Each line from the one containing "15 425 8.48" onward, through the end of the entries, is to be transcribed exactly; nothing else is to be included.

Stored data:
※ ※ ※
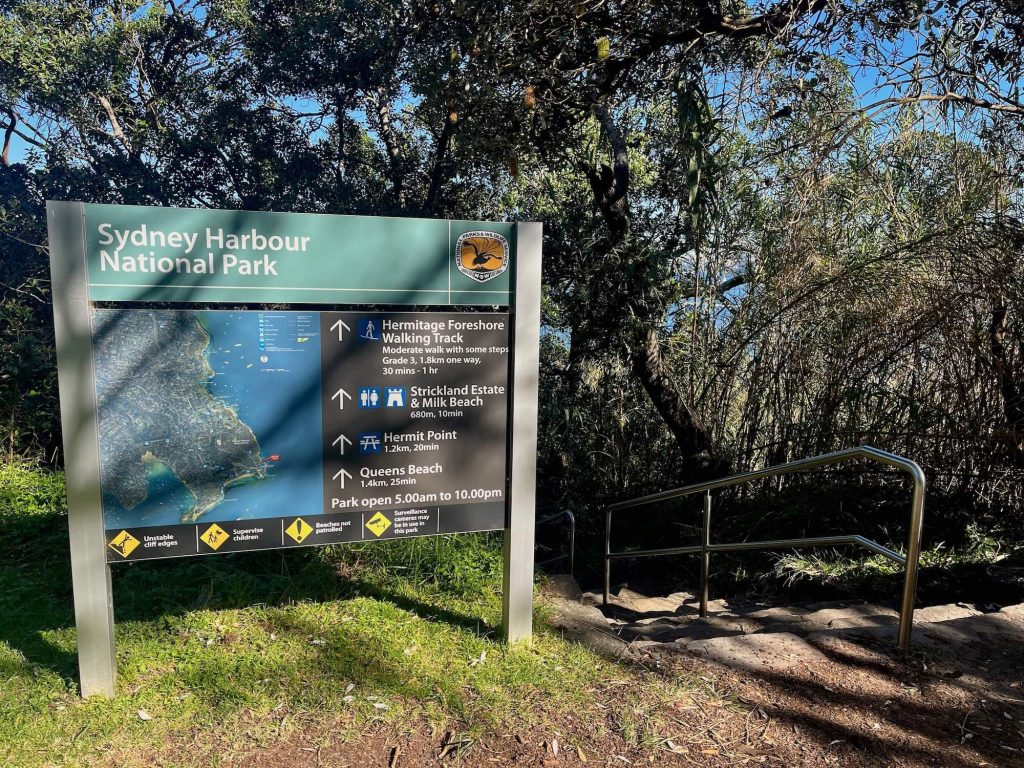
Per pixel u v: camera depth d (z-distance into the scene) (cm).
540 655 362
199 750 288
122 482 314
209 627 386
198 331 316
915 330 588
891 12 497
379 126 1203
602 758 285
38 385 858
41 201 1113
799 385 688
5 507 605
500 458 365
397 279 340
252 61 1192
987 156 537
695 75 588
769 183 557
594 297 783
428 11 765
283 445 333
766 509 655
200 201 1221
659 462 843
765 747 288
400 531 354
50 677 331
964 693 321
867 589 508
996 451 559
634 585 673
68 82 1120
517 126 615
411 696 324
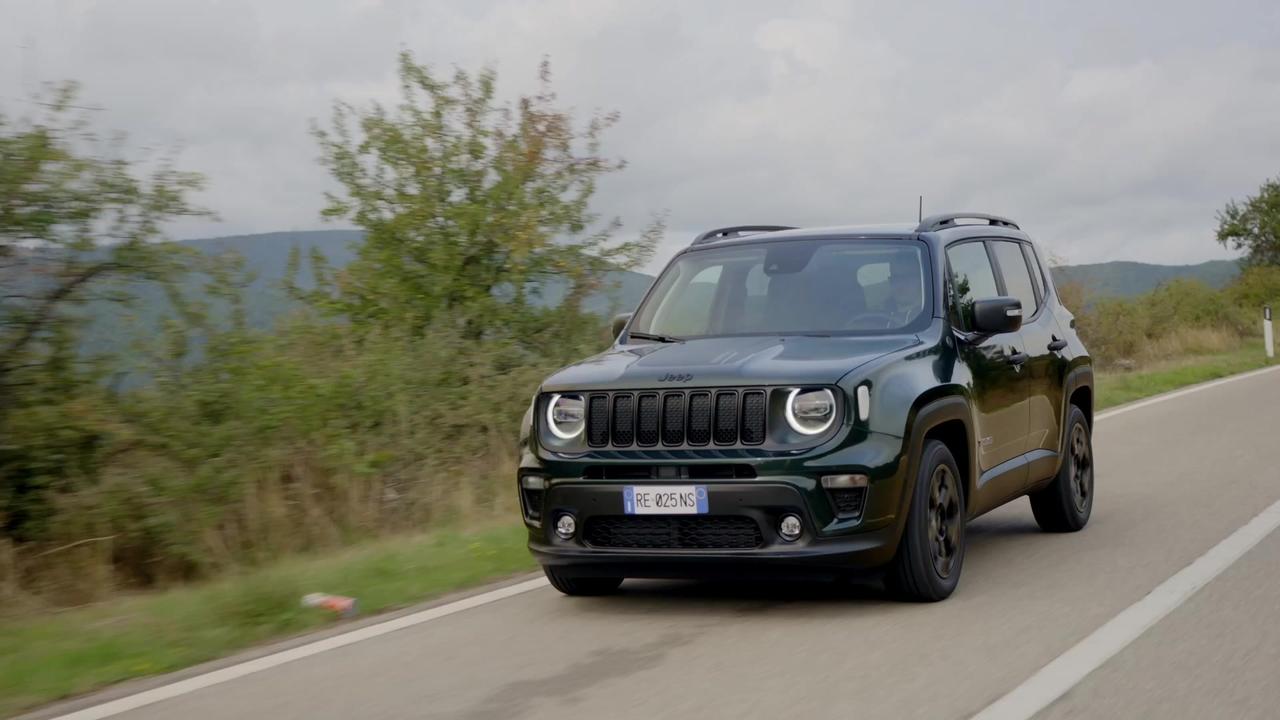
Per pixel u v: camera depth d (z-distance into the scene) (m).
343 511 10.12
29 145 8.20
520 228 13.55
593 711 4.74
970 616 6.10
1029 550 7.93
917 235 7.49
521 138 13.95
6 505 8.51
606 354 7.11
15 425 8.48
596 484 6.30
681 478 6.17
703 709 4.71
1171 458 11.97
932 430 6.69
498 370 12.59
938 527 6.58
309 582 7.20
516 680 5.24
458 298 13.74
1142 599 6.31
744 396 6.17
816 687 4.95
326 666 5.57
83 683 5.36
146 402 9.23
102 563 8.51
※ ※ ※
REPLY:
15 425 8.48
596 484 6.30
681 478 6.17
703 709 4.71
1171 458 11.97
932 430 6.69
498 370 12.59
938 527 6.58
309 582 7.20
516 680 5.24
458 298 13.74
1142 599 6.31
744 396 6.17
816 687 4.95
326 666 5.57
83 683 5.36
146 402 9.23
102 563 8.51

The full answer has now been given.